Entries taken from a collection ->
______________________________

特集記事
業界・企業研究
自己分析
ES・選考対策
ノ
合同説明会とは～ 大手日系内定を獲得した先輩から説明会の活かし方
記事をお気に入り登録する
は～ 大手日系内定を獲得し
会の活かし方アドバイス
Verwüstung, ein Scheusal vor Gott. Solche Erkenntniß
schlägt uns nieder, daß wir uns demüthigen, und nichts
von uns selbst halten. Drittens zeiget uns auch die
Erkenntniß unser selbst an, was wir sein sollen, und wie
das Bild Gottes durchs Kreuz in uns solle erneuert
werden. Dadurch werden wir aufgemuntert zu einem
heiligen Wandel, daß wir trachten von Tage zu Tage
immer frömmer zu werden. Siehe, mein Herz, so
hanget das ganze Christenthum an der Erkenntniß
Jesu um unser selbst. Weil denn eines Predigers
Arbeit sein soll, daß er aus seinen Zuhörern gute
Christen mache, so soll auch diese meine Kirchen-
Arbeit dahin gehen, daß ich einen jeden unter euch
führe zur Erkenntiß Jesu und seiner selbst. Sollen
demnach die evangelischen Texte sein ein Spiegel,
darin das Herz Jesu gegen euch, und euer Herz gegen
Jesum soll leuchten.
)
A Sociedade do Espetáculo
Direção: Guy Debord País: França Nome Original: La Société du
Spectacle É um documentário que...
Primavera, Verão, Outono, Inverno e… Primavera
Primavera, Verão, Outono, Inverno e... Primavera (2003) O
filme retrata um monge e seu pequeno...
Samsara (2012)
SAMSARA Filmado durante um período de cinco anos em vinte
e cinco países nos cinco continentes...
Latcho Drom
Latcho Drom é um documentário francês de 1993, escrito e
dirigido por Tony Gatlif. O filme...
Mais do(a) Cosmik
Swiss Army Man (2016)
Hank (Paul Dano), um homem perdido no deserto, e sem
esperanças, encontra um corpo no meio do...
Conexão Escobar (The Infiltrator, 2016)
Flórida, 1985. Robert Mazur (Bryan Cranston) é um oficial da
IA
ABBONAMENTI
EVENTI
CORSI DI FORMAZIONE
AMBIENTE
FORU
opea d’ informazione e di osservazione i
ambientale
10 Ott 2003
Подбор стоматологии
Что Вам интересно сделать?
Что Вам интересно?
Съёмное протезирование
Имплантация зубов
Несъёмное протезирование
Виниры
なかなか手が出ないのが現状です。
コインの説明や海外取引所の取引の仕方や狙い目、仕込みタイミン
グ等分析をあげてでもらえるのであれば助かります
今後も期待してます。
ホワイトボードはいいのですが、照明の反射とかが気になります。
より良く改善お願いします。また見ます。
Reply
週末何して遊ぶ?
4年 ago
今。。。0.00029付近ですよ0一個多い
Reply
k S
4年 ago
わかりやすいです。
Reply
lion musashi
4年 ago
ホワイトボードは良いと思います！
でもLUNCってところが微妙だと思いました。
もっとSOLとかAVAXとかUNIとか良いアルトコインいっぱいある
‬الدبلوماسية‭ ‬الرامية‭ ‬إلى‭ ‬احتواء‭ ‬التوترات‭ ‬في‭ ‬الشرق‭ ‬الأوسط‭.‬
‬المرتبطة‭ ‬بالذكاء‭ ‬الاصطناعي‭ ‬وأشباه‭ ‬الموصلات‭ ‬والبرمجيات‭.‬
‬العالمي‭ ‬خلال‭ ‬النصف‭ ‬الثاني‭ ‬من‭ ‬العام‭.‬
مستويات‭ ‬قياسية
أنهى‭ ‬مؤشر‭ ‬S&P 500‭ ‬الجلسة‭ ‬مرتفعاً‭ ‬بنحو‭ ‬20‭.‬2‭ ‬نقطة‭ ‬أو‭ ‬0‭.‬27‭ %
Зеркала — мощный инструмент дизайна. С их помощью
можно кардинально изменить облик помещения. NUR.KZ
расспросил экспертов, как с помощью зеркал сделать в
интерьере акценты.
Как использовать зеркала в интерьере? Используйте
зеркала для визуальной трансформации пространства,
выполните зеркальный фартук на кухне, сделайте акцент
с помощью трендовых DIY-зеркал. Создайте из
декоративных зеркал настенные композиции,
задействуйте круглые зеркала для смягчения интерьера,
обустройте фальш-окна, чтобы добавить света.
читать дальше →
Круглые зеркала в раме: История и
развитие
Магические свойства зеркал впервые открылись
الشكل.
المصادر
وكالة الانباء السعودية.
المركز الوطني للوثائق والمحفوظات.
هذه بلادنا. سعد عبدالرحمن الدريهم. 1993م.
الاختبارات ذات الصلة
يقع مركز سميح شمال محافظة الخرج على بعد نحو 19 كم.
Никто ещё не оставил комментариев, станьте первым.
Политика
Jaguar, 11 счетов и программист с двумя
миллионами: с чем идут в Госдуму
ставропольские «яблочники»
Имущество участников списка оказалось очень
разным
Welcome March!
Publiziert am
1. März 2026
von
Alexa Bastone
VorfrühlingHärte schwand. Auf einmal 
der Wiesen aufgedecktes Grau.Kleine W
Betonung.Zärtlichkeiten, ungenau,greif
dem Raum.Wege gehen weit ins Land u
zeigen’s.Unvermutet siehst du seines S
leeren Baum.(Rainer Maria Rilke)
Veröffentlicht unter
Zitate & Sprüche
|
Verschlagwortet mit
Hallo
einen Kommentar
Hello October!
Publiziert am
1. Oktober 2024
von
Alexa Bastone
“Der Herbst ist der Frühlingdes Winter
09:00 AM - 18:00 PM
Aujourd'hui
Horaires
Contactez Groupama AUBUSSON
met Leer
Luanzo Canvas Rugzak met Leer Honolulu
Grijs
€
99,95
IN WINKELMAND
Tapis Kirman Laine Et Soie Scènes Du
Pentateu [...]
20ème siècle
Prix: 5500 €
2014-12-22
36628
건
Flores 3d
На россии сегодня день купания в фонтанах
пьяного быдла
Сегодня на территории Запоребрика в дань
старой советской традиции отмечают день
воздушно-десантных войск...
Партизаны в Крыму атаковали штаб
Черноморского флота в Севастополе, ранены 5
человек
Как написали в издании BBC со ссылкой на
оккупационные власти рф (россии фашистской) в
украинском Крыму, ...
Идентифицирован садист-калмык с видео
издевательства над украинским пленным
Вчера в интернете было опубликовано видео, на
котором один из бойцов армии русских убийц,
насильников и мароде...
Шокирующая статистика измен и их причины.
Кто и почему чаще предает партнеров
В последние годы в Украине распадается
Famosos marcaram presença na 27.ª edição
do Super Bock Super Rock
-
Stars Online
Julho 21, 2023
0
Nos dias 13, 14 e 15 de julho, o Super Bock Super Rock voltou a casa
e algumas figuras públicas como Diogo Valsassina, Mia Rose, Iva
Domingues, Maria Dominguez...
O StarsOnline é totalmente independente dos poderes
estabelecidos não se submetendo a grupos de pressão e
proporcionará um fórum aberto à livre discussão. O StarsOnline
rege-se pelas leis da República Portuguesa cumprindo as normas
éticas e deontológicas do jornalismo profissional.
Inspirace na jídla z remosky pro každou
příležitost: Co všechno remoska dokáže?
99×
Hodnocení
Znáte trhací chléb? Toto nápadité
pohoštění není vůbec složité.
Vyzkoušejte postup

______________________________

What the exercise asks -> Output every line from the start of the entries up to and including the line with "Jesu um unser" as a JSON list of strings, one string per line, leaving out any blank lines.

Output for this task ->
[
  "特集記事",
  "業界・企業研究",
  "自己分析",
  "ES・選考対策",
  "ノ",
  "合同説明会とは～ 大手日系内定を獲得した先輩から説明会の活かし方",
  "記事をお気に入り登録する",
  "は～ 大手日系内定を獲得し",
  "会の活かし方アドバイス",
  "Verwüstung, ein Scheusal vor Gott. Solche Erkenntniß",
  "schlägt uns nieder, daß wir uns demüthigen, und nichts",
  "von uns selbst halten. Drittens zeiget uns auch die",
  "Erkenntniß unser selbst an, was wir sein sollen, und wie",
  "das Bild Gottes durchs Kreuz in uns solle erneuert",
  "werden. Dadurch werden wir aufgemuntert zu einem",
  "heiligen Wandel, daß wir trachten von Tage zu Tage",
  "immer frömmer zu werden. Siehe, mein Herz, so",
  "hanget das ganze Christenthum an der Erkenntniß",
  "Jesu um unser selbst. Weil denn eines Predigers"
]